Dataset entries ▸
§
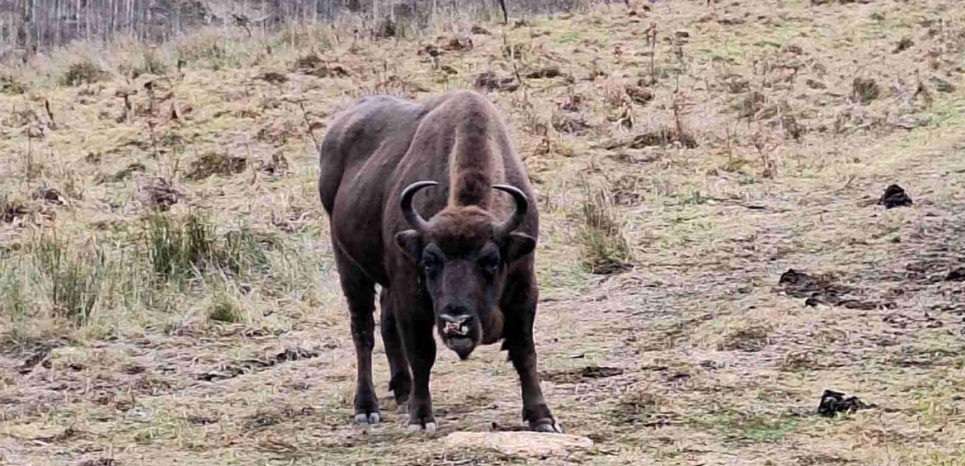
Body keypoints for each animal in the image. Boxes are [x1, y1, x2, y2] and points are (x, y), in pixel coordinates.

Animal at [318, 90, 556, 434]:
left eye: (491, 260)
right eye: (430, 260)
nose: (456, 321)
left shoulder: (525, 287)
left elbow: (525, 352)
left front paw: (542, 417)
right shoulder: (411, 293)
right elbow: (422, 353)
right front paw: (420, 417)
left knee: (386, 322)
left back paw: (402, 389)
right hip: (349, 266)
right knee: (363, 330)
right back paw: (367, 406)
§
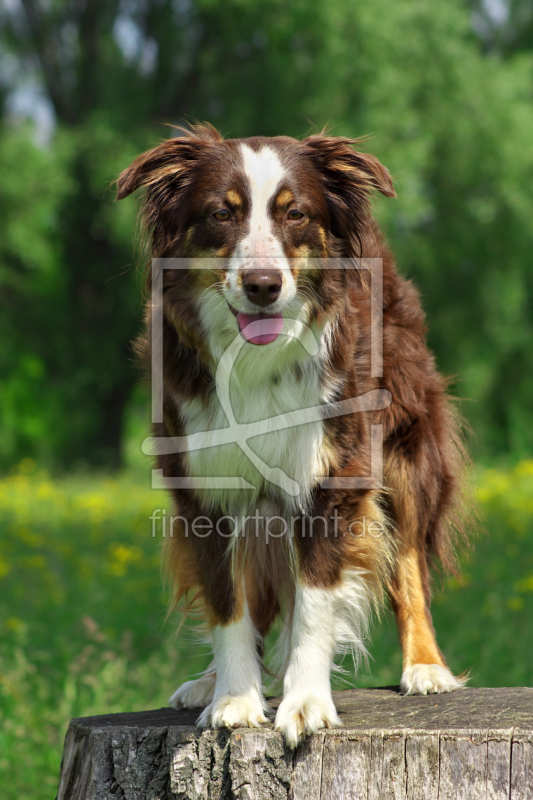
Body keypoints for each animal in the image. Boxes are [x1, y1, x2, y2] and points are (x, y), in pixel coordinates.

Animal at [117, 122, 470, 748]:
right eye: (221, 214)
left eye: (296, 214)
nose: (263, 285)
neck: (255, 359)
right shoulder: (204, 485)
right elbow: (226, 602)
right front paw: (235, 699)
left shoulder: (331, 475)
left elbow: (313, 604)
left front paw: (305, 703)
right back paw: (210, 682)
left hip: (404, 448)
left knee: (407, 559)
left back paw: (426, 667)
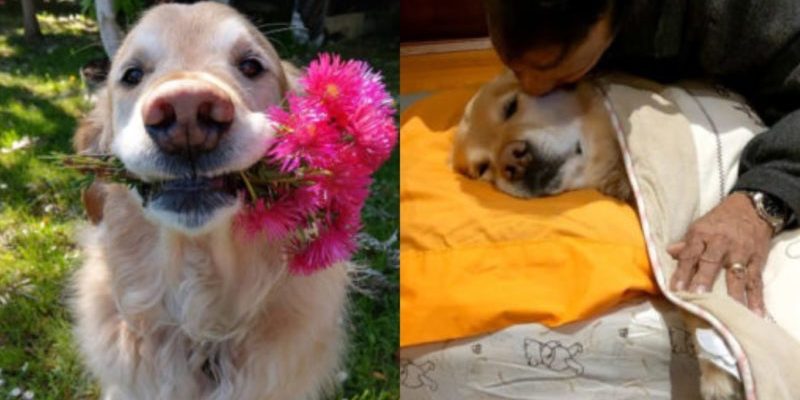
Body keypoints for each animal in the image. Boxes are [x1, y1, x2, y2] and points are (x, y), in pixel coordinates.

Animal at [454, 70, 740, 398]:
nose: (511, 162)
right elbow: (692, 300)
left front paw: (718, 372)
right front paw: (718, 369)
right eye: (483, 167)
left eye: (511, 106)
§
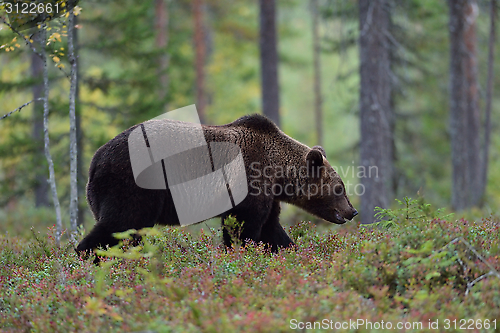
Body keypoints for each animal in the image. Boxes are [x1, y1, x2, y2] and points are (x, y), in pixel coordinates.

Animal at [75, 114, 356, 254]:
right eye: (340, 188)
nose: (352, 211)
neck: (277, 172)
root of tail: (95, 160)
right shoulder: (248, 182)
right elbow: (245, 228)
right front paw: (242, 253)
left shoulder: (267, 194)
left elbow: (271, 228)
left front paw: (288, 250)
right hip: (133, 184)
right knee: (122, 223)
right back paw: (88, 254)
§
What to work on ▸ Look above for the line with "right shoulder: (248, 182)" and the line with "right back paw: (88, 254)". Retype those two lines and every line between them exactly, adding nothing.

Result for this exercise ▸
right shoulder: (248, 182)
right elbow: (245, 228)
right front paw: (242, 253)
left shoulder: (267, 194)
left elbow: (271, 228)
left front paw: (288, 250)
right hip: (133, 184)
right knee: (122, 223)
right back paw: (88, 254)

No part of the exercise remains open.